**Supplied passage:**
[Start of section]

Now what is the probability that |B - C| < 1/2?
total2 <- integrate(integrand3, lower = 0, upper = 0.5)
print(paste0("What is the probability that |B - C| < 1/2? ", total2$value))
## [1] "What is the probability that |B - C| < 1/2? 0.75"
(D) max{B,C} < 1/2
Suppose we set Z = max{B,C}.
# Create 10k random numbers between 0 to 1 for both B and C
B4 <- runif(10000, min = 0, max = 1)
C4 <- runif(10000, min = 0, max = 1)
# Creating Z from maximum pairwise from either B4 or C4
# Reference: https://stackoverflow.com/questions/19994543/how-can-i-take-pairwise-maximum-between-two-vectors
Z4 <- pmax(B4, C4)

[End of section]

**Assignment A:**
In the rows, swap "market" for "bazaar" in the stretch from the start of the rows through the line containing "Yes, the point". Give that stretch again with nothing else changed.

**Input:**
[Start of section]

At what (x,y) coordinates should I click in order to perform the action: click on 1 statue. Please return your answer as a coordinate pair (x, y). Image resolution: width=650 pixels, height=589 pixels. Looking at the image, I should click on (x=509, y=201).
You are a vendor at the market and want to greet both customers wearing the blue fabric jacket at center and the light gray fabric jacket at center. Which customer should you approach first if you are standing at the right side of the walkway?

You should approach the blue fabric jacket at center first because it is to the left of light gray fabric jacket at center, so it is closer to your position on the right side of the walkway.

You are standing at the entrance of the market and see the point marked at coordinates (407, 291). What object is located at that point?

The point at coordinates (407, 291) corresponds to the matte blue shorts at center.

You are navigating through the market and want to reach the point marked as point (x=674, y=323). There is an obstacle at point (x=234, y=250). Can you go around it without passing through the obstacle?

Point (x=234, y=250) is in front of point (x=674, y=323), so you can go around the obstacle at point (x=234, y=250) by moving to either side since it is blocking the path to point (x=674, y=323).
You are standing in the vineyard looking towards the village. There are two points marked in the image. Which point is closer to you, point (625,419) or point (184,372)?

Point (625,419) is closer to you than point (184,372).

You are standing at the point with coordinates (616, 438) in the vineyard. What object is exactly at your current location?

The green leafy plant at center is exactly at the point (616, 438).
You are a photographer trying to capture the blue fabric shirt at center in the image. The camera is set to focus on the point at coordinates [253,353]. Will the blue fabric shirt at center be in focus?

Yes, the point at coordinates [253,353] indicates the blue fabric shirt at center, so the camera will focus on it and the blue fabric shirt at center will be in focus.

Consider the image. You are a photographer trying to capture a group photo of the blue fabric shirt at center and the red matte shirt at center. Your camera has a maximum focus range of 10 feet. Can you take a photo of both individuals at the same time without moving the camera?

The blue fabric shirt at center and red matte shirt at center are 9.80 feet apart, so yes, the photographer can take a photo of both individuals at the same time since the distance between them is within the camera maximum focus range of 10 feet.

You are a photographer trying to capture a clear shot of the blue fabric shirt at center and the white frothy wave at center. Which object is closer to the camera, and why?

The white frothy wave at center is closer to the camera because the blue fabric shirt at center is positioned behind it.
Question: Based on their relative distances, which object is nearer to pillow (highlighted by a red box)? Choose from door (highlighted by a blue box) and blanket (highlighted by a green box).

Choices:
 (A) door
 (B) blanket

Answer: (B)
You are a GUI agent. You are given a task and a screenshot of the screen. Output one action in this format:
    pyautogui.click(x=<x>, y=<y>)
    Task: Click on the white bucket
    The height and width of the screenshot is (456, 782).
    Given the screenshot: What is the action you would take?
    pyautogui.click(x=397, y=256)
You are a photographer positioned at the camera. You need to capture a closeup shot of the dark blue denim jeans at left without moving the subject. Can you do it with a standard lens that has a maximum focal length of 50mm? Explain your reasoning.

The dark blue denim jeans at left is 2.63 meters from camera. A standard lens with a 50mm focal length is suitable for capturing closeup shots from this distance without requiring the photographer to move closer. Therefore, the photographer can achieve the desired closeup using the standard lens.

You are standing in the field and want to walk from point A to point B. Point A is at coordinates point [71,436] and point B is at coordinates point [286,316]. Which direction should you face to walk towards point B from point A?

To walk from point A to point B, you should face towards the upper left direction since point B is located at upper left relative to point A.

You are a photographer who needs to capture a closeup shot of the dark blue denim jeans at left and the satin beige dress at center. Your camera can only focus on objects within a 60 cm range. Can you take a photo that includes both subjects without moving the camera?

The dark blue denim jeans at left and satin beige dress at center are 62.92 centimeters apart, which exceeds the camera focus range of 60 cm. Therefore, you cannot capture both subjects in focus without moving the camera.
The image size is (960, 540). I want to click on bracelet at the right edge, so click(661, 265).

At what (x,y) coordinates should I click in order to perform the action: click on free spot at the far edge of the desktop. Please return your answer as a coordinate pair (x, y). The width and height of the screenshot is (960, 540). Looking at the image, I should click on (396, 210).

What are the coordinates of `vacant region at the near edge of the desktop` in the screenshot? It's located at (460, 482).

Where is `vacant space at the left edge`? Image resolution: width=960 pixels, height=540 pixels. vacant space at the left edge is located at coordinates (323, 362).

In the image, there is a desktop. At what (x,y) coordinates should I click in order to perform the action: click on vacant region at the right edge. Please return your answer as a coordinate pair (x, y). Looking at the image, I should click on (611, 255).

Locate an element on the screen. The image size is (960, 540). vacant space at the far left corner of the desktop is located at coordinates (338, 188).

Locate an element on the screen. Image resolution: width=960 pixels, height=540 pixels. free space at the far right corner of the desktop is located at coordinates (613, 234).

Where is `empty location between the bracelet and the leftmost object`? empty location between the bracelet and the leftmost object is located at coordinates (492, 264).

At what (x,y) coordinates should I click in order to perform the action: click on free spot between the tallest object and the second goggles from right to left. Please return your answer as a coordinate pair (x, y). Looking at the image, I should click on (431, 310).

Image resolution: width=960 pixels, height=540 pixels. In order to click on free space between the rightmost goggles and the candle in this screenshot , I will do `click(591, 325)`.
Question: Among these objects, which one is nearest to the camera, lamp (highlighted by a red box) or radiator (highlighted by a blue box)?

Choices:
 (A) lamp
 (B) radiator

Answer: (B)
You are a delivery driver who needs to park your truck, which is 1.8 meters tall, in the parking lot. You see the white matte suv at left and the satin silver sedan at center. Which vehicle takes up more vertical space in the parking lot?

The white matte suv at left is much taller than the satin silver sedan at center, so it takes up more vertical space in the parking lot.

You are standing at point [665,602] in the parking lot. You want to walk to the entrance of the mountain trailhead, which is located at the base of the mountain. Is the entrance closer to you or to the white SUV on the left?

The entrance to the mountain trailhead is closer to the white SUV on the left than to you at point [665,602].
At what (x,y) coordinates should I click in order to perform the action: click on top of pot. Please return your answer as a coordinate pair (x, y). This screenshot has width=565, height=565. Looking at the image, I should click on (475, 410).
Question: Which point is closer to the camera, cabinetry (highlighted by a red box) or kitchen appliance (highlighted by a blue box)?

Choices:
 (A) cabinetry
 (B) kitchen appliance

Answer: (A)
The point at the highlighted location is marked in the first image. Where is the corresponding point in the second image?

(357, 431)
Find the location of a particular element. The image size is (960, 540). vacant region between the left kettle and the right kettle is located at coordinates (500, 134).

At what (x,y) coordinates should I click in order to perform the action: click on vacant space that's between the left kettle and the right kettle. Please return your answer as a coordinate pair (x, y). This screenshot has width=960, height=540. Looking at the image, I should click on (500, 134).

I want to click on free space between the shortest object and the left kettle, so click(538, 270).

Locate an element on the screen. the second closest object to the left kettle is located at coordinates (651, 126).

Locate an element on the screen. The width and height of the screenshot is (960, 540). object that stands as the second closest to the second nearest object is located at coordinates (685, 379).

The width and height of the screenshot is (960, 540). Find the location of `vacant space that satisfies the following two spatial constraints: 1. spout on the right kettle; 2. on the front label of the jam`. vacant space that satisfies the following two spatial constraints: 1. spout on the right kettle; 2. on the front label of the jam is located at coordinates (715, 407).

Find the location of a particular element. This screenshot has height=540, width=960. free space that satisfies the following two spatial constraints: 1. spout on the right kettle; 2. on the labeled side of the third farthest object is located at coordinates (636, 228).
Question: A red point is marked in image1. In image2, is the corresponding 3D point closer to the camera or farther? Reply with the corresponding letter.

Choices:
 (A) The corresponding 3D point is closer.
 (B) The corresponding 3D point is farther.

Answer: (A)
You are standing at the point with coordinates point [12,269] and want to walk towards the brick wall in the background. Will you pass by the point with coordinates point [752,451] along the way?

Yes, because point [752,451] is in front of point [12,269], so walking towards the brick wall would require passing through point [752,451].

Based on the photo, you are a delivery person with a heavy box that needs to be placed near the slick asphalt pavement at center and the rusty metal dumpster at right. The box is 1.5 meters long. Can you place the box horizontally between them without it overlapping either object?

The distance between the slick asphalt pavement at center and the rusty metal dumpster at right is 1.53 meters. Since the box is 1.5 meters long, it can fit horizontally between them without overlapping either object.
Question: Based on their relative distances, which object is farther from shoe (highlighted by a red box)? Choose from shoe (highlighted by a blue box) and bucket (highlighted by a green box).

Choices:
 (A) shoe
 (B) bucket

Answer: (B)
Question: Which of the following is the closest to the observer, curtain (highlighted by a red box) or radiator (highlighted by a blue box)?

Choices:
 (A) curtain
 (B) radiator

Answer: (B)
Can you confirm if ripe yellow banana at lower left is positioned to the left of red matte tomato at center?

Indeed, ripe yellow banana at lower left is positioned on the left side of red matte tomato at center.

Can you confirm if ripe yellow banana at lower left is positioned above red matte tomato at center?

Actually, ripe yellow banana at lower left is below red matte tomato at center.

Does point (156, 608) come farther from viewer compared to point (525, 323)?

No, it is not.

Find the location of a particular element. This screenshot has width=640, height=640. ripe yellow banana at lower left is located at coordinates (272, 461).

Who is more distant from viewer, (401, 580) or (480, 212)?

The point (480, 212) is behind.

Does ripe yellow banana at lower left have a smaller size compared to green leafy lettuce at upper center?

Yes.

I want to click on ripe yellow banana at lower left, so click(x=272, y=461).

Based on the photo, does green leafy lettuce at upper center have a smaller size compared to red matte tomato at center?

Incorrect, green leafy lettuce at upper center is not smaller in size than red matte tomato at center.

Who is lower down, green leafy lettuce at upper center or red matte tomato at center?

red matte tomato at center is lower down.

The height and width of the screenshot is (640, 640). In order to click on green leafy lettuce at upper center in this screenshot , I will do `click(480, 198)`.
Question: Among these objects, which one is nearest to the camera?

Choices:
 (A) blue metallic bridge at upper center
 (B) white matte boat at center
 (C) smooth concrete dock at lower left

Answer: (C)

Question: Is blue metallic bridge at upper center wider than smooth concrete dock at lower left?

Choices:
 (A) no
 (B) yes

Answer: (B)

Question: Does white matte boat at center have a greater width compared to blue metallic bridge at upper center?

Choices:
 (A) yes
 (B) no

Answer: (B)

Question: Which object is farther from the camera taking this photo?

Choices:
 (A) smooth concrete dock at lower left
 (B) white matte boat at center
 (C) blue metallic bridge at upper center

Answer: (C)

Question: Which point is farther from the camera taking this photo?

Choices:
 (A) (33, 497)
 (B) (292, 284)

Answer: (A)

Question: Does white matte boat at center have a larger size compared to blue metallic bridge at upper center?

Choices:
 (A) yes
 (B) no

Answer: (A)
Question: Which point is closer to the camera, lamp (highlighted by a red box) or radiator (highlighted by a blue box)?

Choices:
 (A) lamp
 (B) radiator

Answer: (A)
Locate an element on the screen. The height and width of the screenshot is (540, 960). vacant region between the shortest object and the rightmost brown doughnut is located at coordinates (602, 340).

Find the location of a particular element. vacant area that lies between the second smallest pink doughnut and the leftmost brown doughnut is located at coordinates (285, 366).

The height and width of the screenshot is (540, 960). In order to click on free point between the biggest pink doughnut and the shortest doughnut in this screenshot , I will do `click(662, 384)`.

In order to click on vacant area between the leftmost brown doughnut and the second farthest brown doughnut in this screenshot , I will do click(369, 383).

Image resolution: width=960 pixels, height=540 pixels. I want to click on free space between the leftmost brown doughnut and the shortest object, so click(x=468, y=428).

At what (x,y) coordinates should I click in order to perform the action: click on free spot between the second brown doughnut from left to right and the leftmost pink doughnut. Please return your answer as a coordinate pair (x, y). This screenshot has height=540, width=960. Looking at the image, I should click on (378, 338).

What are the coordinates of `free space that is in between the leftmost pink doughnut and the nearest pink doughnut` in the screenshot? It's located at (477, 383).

[End of section]

**Assignment B:**
Answer these questions from the R probability passage:
(i) What upper limit is passed to the integrate call?
(ii) What probability does the printed output give for |B - C| < 1/2?
(iii) Which function is used to take the pairwise maximum of B4 and C4?

**Result A:**
At what (x,y) coordinates should I click in order to perform the action: click on 1 statue. Please return your answer as a coordinate pair (x, y). Image resolution: width=650 pixels, height=589 pixels. Looking at the image, I should click on (x=509, y=201).
You are a vendor at the bazaar and want to greet both customers wearing the blue fabric jacket at center and the light gray fabric jacket at center. Which customer should you approach first if you are standing at the right side of the walkway?

You should approach the blue fabric jacket at center first because it is to the left of light gray fabric jacket at center, so it is closer to your position on the right side of the walkway.

You are standing at the entrance of the bazaar and see the point marked at coordinates (407, 291). What object is located at that point?

The point at coordinates (407, 291) corresponds to the matte blue shorts at center.

You are navigating through the bazaar and want to reach the point marked as point (x=674, y=323). There is an obstacle at point (x=234, y=250). Can you go around it without passing through the obstacle?

Point (x=234, y=250) is in front of point (x=674, y=323), so you can go around the obstacle at point (x=234, y=250) by moving to either side since it is blocking the path to point (x=674, y=323).
You are standing in the vineyard looking towards the village. There are two points marked in the image. Which point is closer to you, point (625,419) or point (184,372)?

Point (625,419) is closer to you than point (184,372).

You are standing at the point with coordinates (616, 438) in the vineyard. What object is exactly at your current location?

The green leafy plant at center is exactly at the point (616, 438).
You are a photographer trying to capture the blue fabric shirt at center in the image. The camera is set to focus on the point at coordinates [253,353]. Will the blue fabric shirt at center be in focus?

Yes, the point at coordinates [253,353] indicates the blue fabric shirt at center, so the camera will focus on it and the blue fabric shirt at center will be in focus.

**Result B:**
(i) 0.5
(ii) 0.75
(iii) pmax